The Higgs boson is delightfully stirring the mud puddle in the astrophysics community even after found! Instead of clearing everything up, now more questions have to be asked.
British cosmologists are puzzled: they predict that the universe should not have lasted for more than a second. This startling conclusion is the result of combining the latest observations of the sky with the recent discovery of the Higgs boson. Robert Hogan of King's College London (KCL) presents the new research on June 24 at the Royal Astronomical Society's National Astronomy Meeting in Portsmouth.
The controversy seems to be about one of the predictions of BICEP2 allegedly being observed, and if so, Robert Hogan seems to think that if they did see this effect, then the universe would not exist today, it would have went straight to 'Big Crunch' right after the 'Big Bang'.
Pop the corn, this may be a good one!
(Score: 4, Interesting) by edIII on Wednesday June 25 2014, @05:36AM
I'm not so sure about that.
I'm not an astrophysicist or quantum field theorist, so I can't speak from authority either.

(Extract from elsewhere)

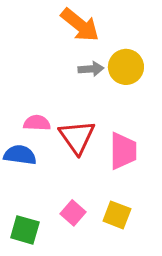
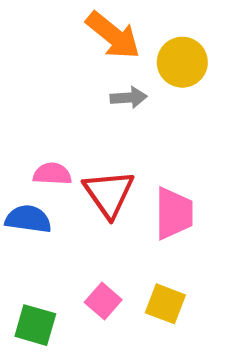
yellow circle: (126, 67) -> (182, 62), moved

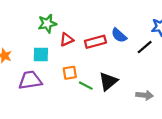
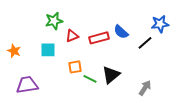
purple trapezoid: (30, 80) -> (27, 85), moved
gray arrow: (145, 95) -> (145, 88), turned -63

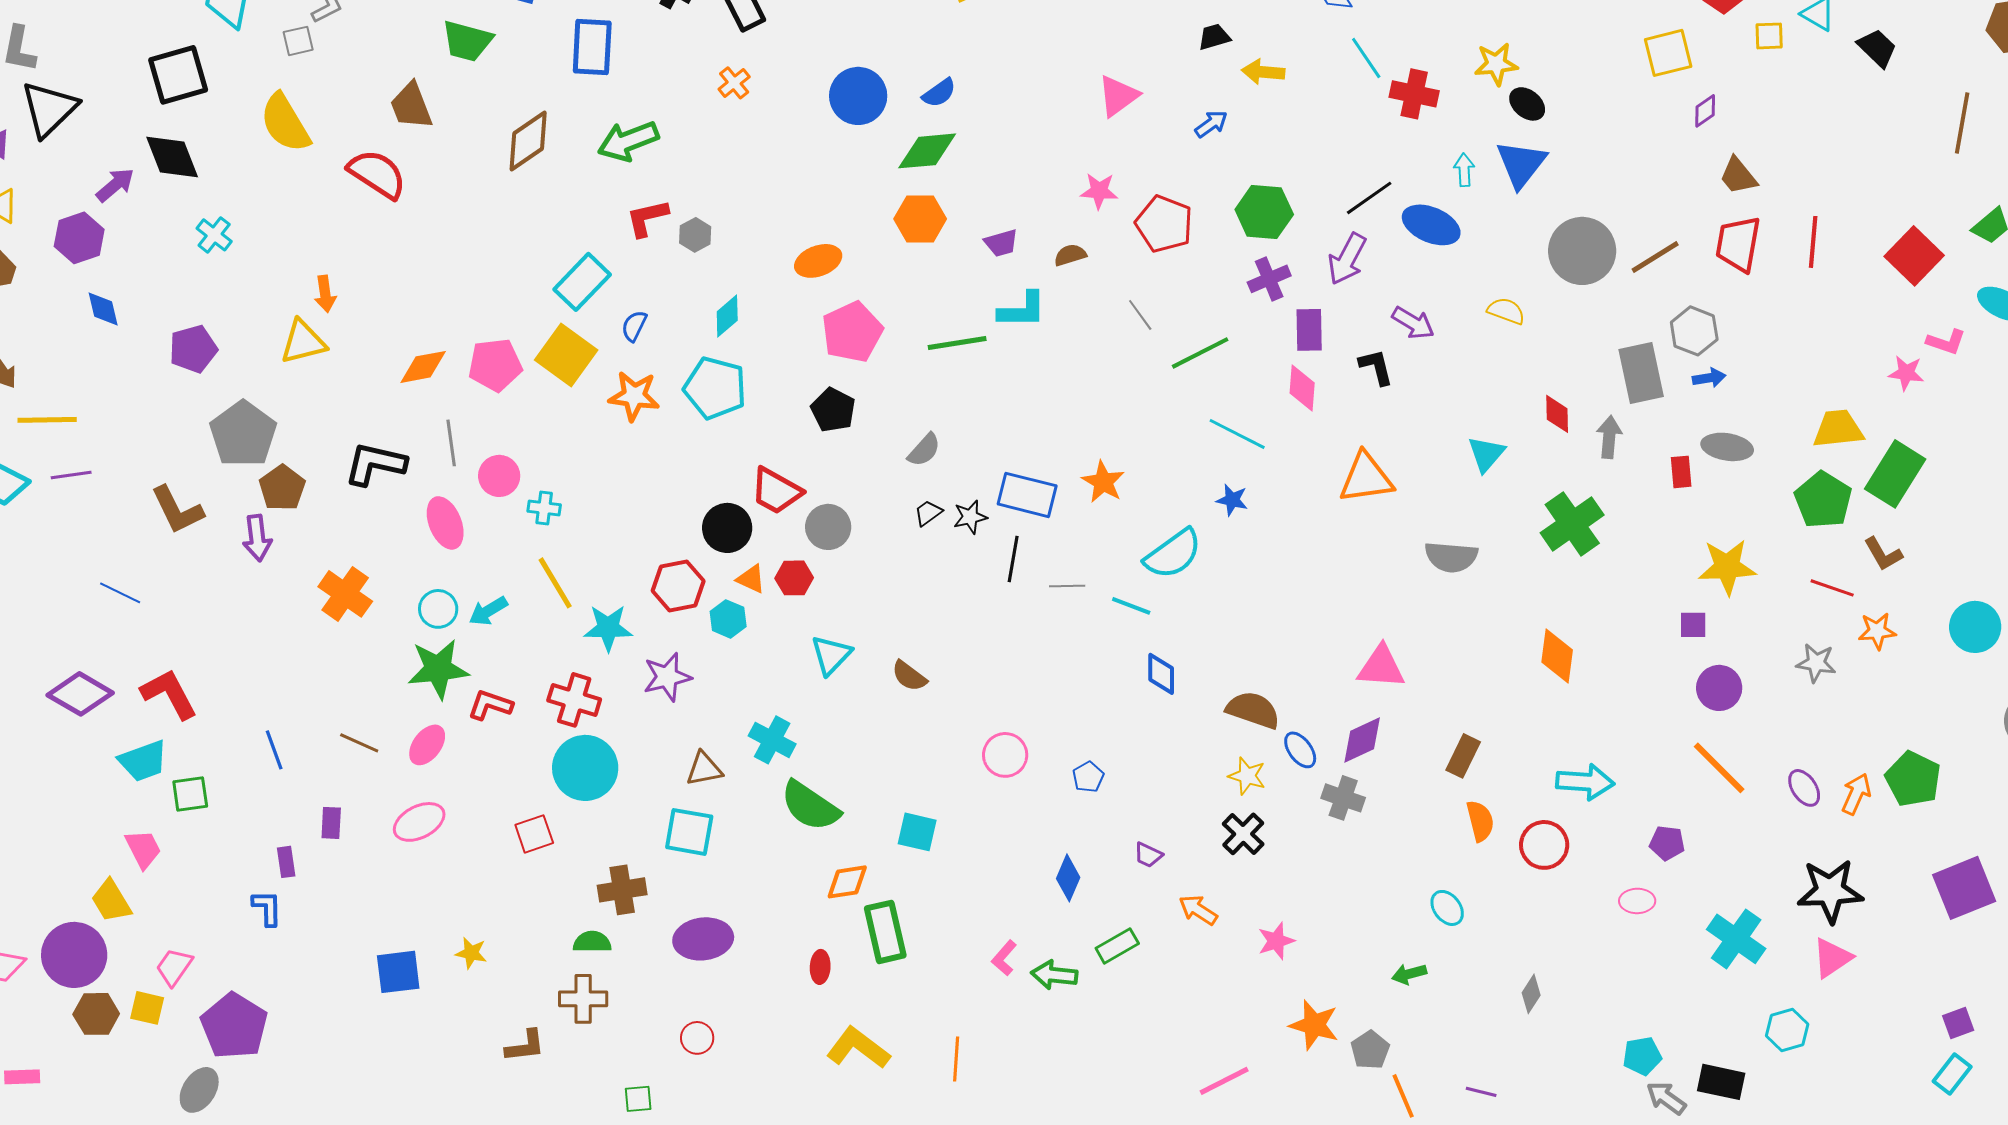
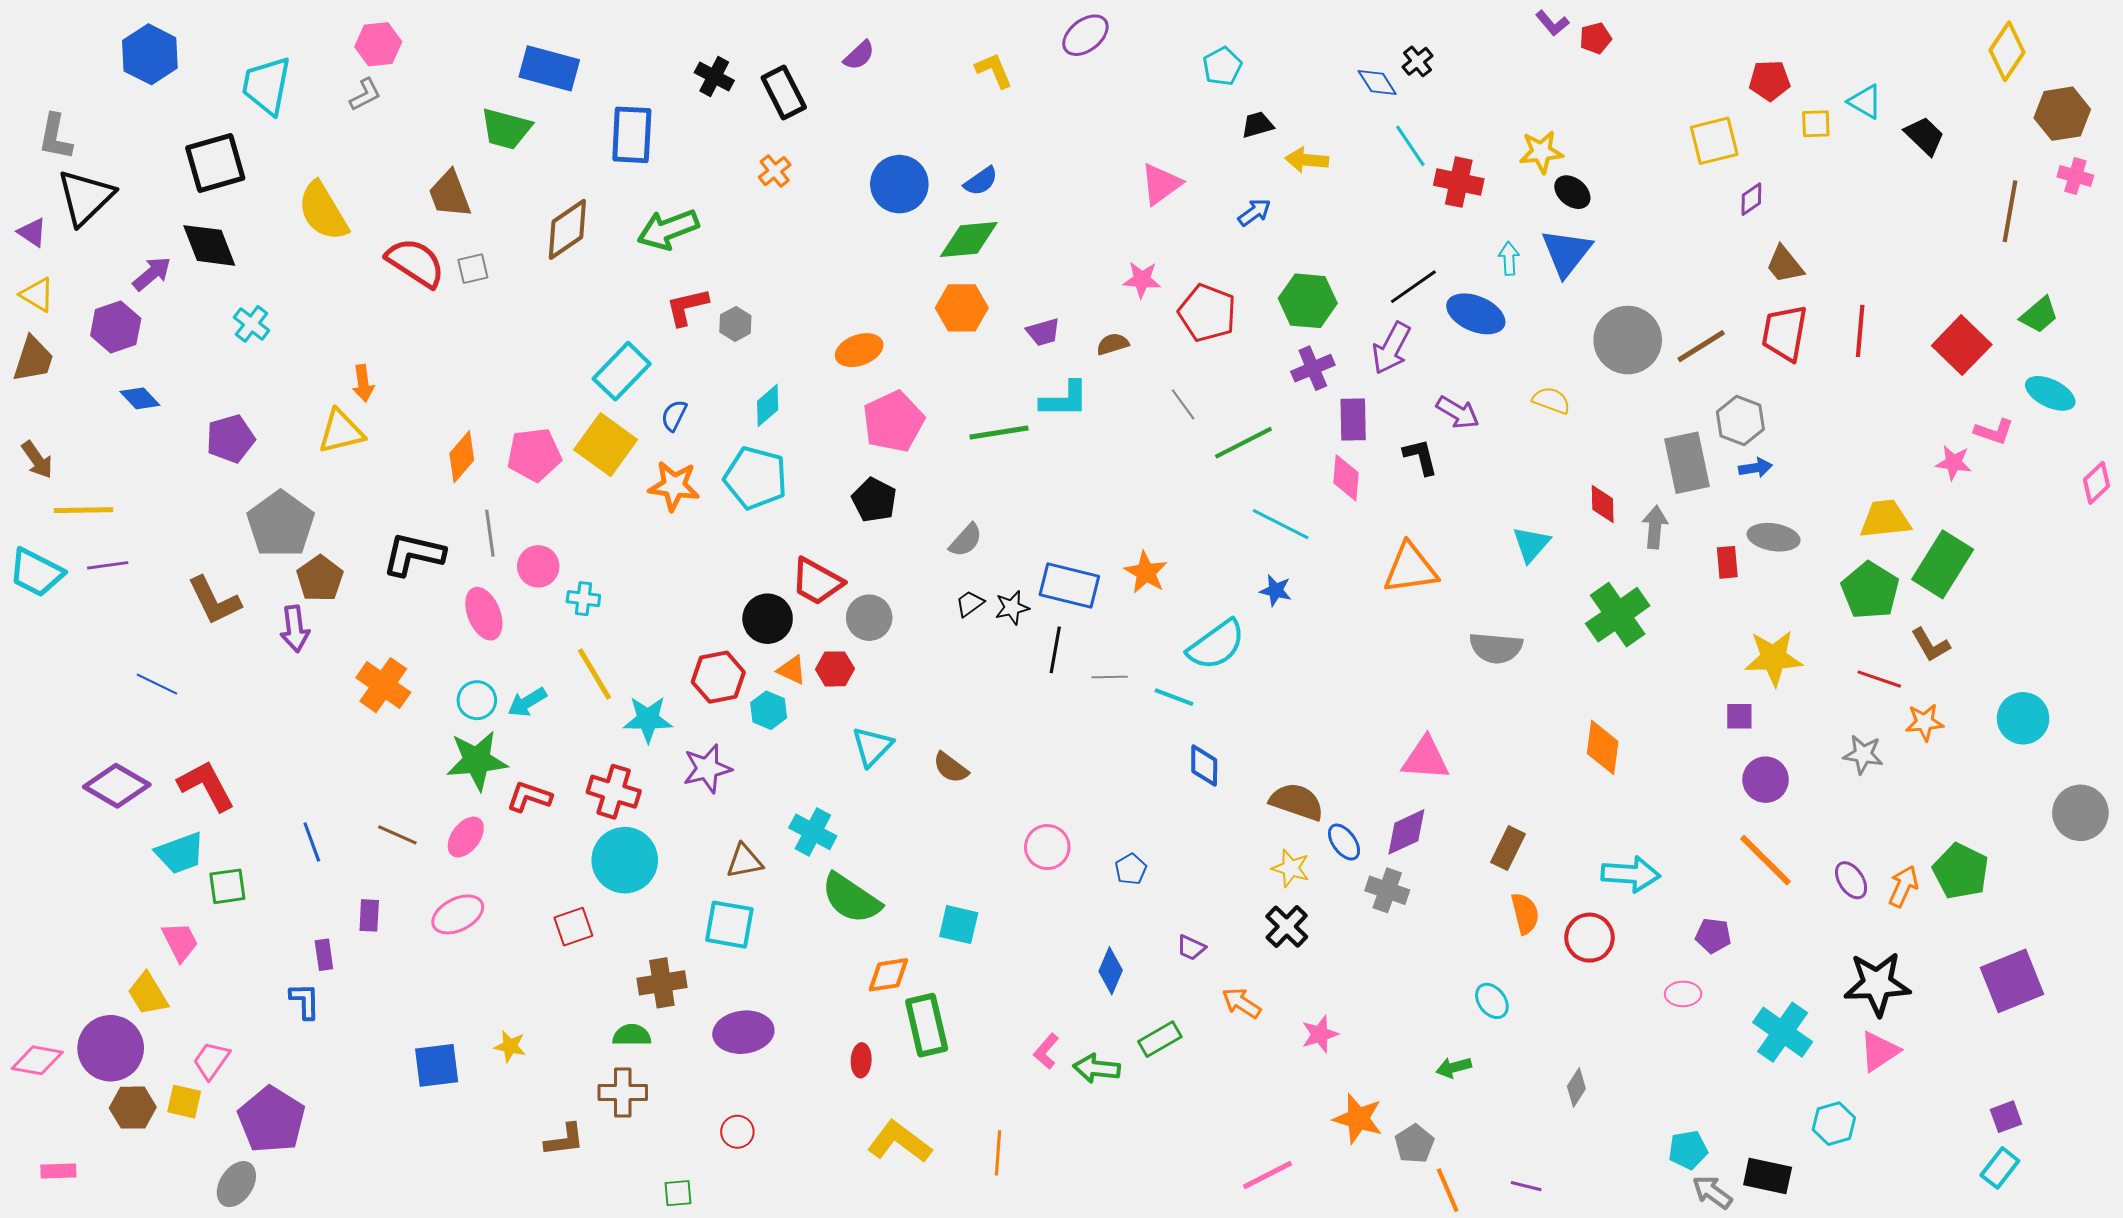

I do hear about it a lot, and one of things I've noticed is that there is a heck of a lot math involved. It's all tied to observations and whether or not they fit a model.
Part of what I've been sold on by people is that the Big Bang theory is supported by observations, and is not in the same ballpark as creationism. Creationism operates solely on circular reasoning because God can be neither proved or disproved. It begins with the assumption that God exists, he sent Jesus, and the Bible is 100% fact. It's also the rejection of any kind of observations and theories that can prove the "Bible Model" not being perfect.
If gravity was denied in the Bible, they would deny gravity just like Bugs Bunny, and that's looney tunes.
The Big Bang has, at minimum, some observations and actual data. That's already infinitely more than Creationism.
Technically, lunchtime is at any moment. It's just a wave function.